(What the task asks): The records appear below. Set down exactly each line from the one that contains "pinky mcp: (1240, 1006)" through the last, both included.

Start of Block

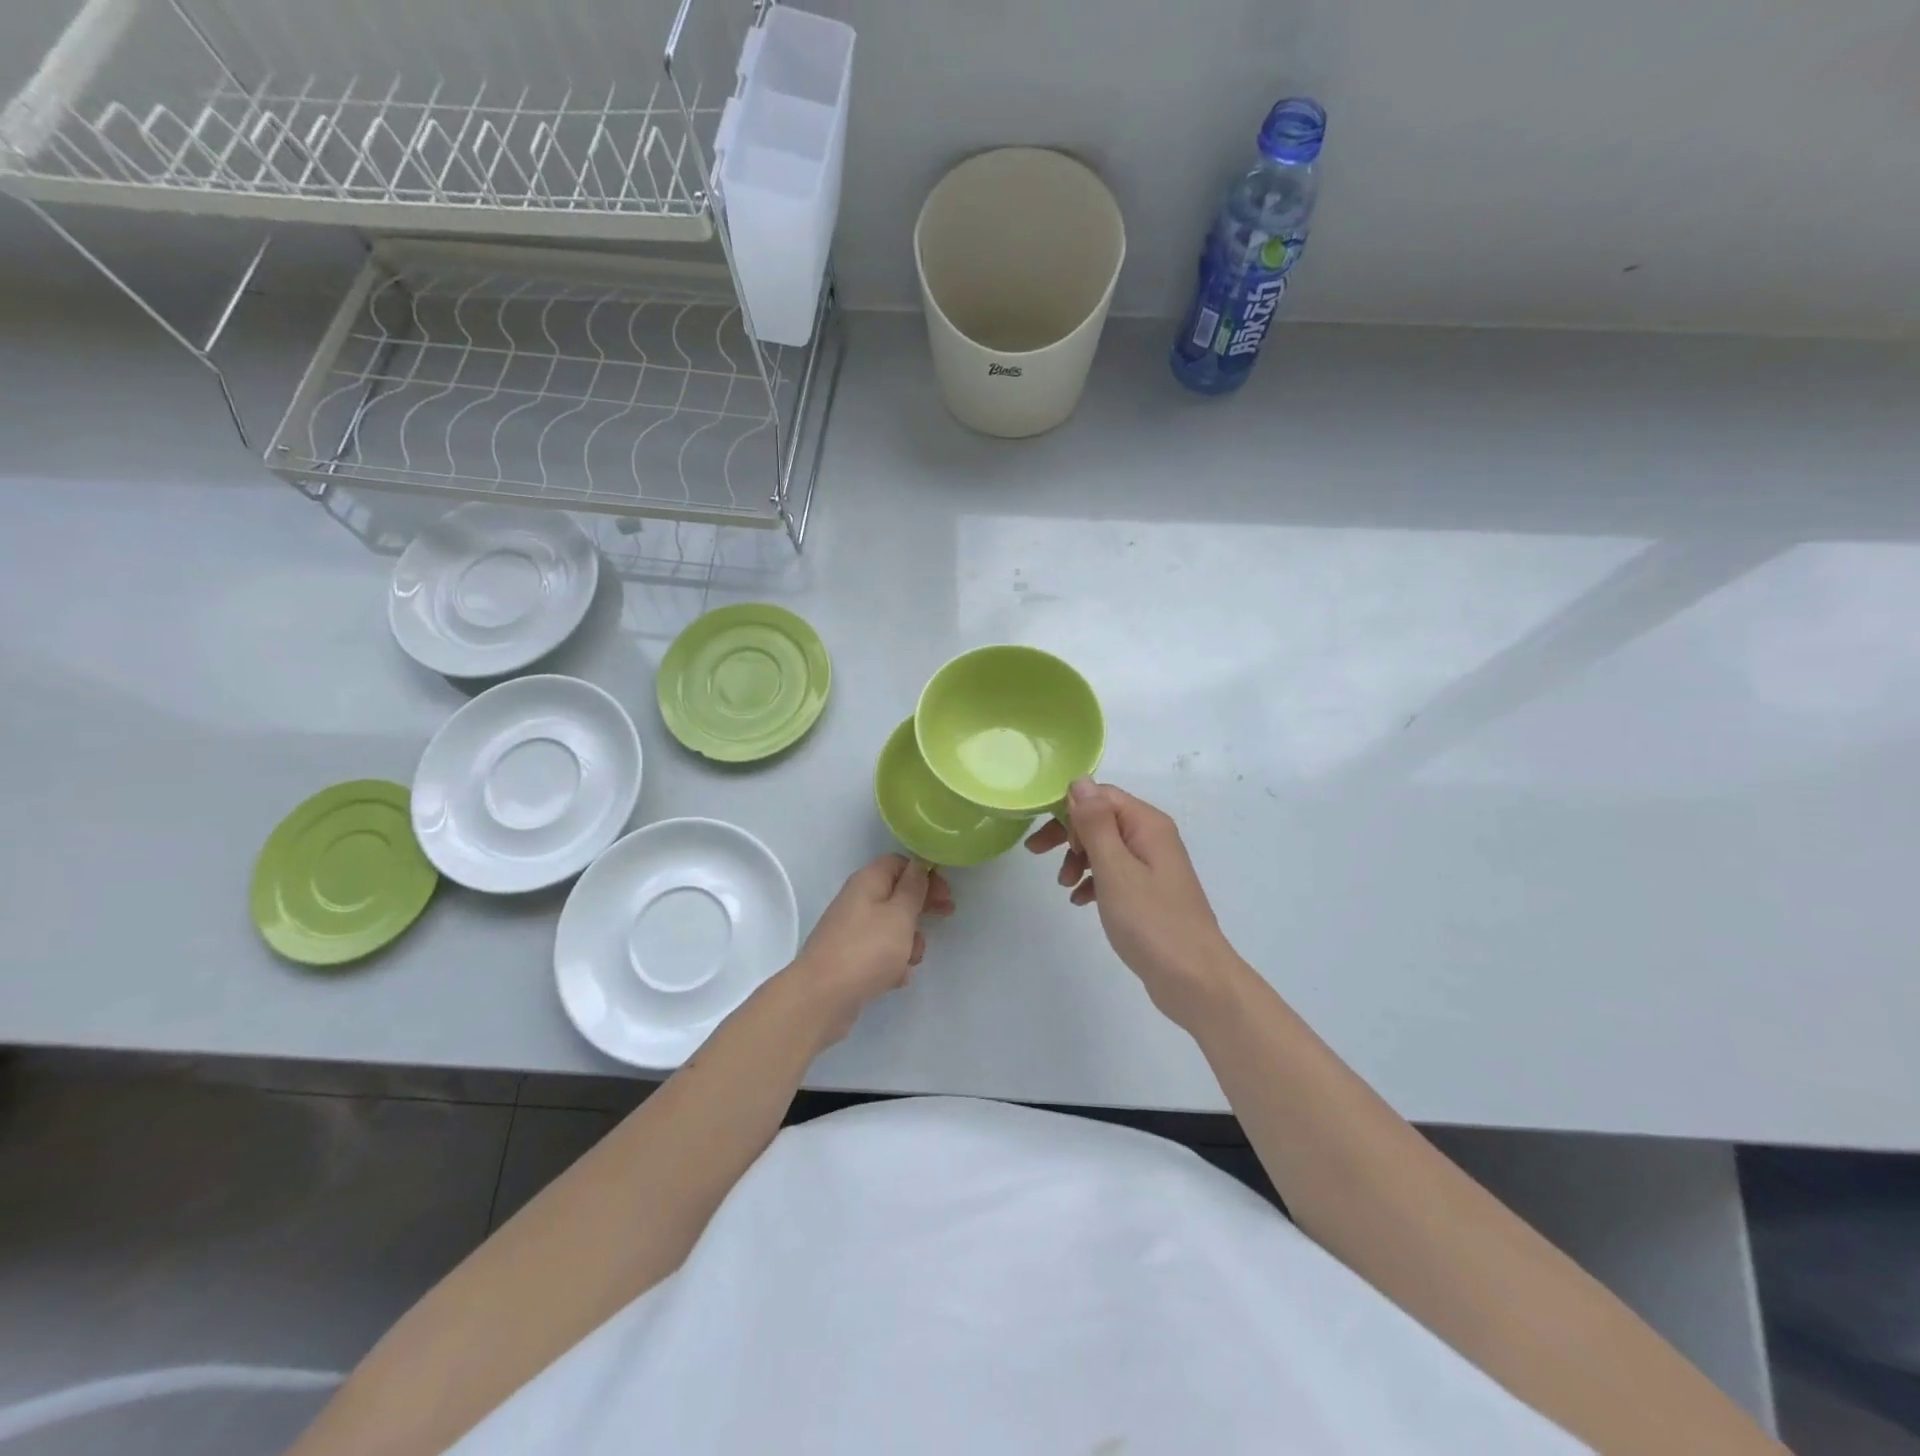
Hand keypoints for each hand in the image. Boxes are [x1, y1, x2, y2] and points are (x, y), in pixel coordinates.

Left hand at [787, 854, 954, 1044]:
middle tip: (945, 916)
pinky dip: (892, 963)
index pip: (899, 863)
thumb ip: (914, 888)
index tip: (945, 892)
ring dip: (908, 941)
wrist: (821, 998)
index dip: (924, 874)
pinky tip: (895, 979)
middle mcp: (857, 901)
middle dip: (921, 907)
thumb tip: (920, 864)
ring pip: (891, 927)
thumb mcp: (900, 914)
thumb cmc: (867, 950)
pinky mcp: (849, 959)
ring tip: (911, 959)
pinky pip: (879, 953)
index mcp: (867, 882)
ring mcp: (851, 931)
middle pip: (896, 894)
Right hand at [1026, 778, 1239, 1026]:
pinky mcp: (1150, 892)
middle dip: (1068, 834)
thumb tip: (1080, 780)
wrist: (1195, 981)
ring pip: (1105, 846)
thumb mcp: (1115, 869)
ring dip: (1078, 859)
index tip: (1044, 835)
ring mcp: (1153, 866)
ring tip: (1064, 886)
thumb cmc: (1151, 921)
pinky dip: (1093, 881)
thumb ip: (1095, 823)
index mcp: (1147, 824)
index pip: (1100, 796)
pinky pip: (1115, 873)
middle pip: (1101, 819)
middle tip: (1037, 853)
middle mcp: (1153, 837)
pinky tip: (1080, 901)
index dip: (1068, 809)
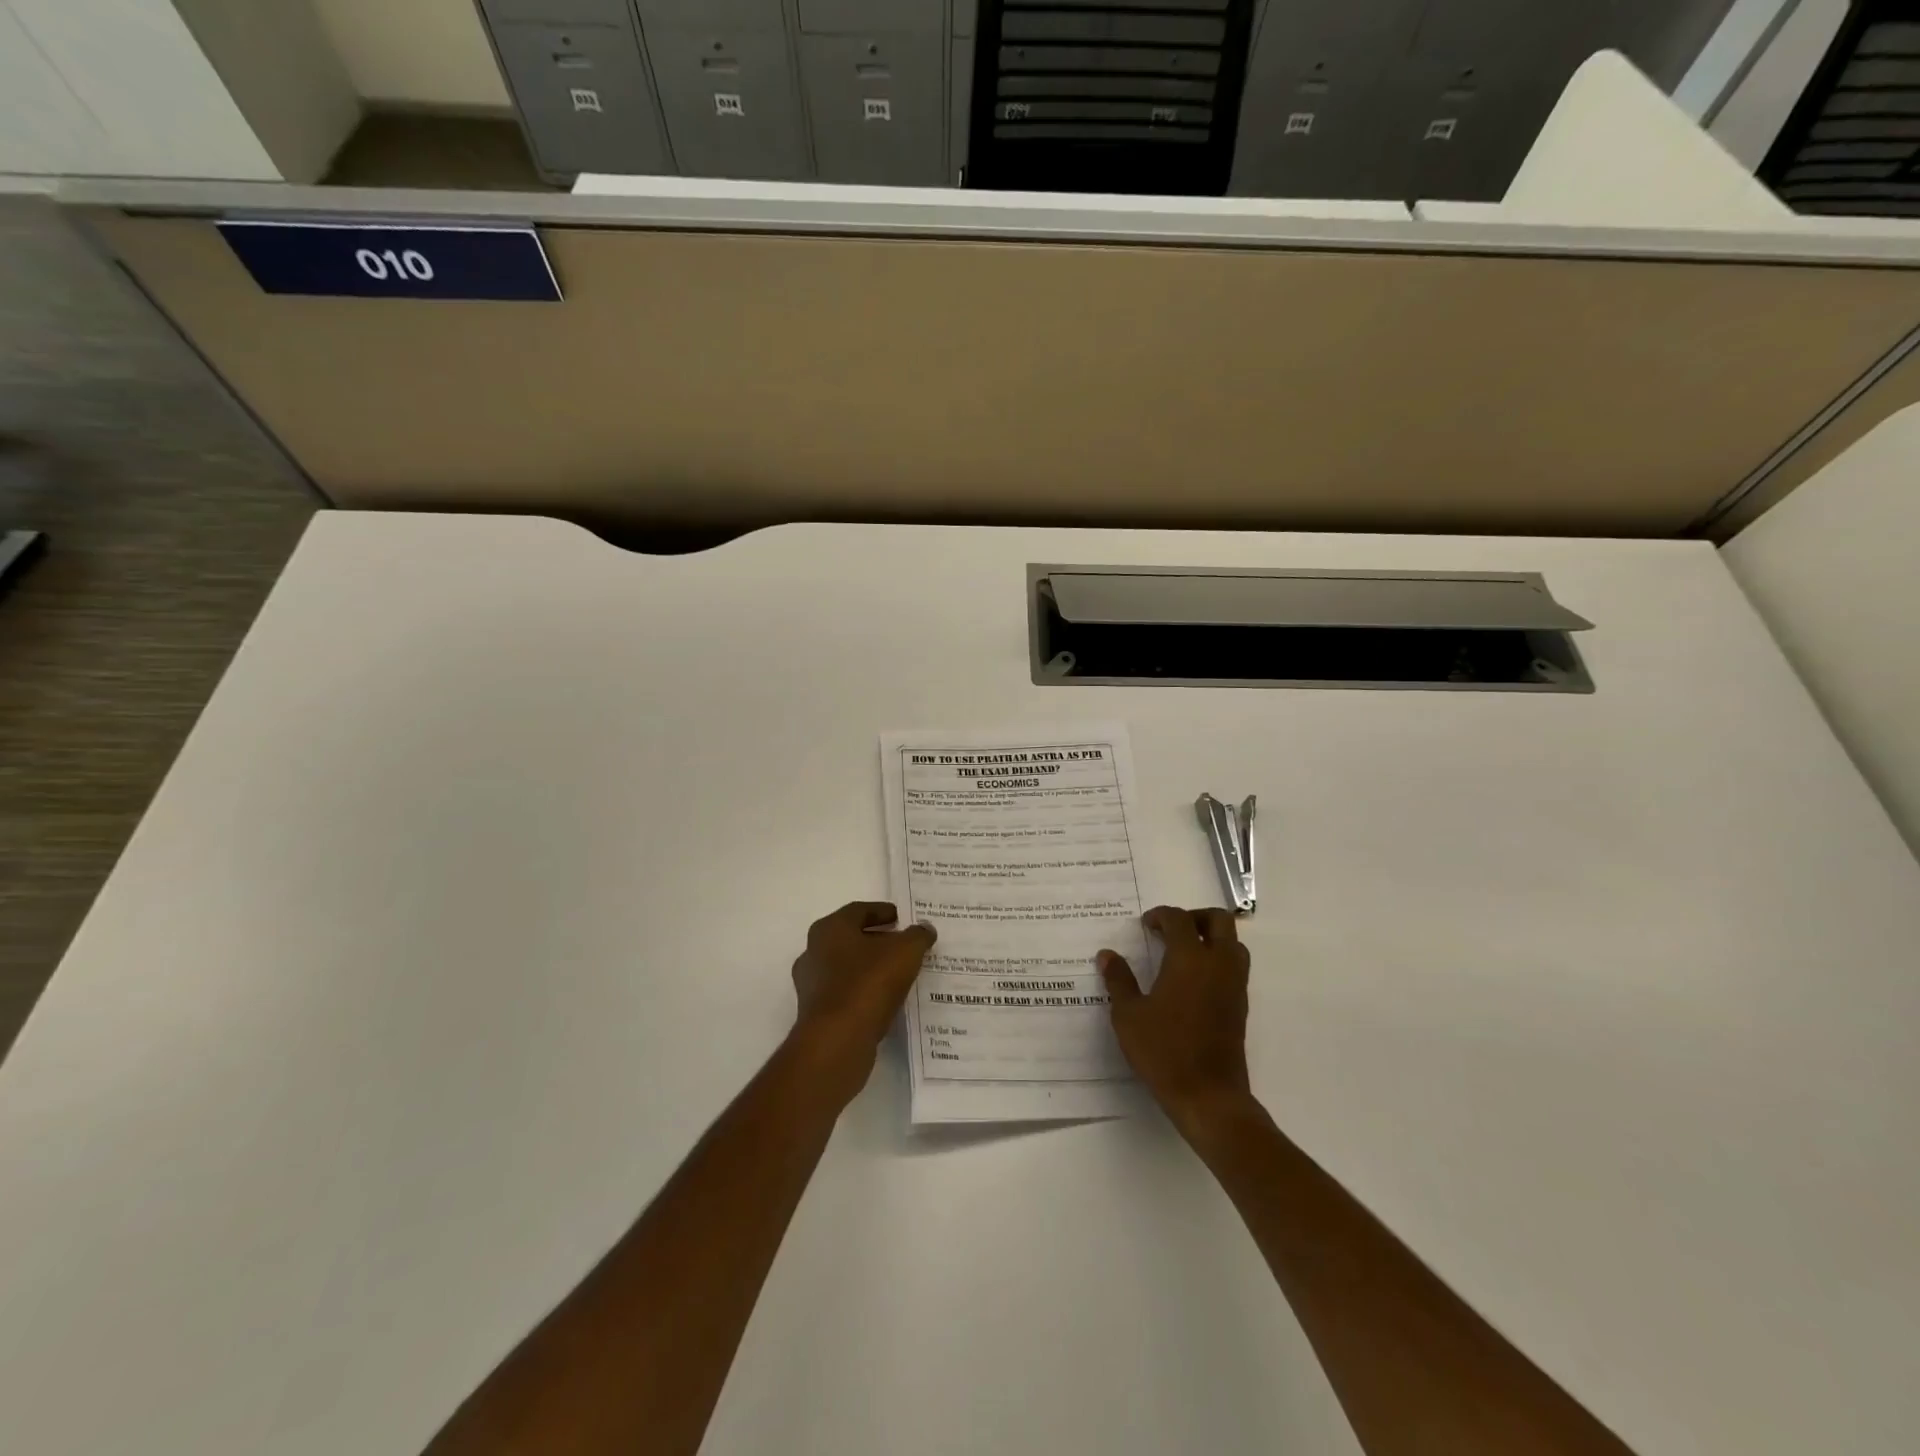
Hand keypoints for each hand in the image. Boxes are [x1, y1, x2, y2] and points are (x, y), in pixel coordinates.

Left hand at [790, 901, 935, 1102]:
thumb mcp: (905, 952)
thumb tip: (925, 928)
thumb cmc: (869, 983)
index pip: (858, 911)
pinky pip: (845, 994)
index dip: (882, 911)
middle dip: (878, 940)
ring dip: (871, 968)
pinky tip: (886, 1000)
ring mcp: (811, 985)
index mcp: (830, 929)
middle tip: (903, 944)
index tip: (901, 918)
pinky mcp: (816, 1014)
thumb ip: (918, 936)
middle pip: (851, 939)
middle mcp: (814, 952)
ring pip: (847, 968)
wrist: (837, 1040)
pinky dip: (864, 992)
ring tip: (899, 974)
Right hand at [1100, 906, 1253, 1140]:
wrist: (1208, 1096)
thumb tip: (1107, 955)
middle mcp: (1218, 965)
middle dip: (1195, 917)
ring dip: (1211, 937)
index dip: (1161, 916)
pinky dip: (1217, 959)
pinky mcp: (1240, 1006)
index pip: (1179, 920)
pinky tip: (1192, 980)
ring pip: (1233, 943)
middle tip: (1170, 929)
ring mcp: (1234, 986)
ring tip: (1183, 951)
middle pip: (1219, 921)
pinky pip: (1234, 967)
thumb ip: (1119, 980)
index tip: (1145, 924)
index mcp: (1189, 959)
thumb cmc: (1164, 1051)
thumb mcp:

End of Block

(Response to the task):
pinky mcp: (1240, 1006)
index pip: (1179, 920)
pinky tip: (1192, 980)
ring pip: (1233, 943)
middle tip: (1170, 929)
ring mcp: (1234, 986)
ring tip: (1183, 951)
middle pip: (1219, 921)
pinky pip: (1234, 967)
thumb ip: (1119, 980)
index tip: (1145, 924)
index mcp: (1189, 959)
thumb cmc: (1164, 1051)
thumb mcp:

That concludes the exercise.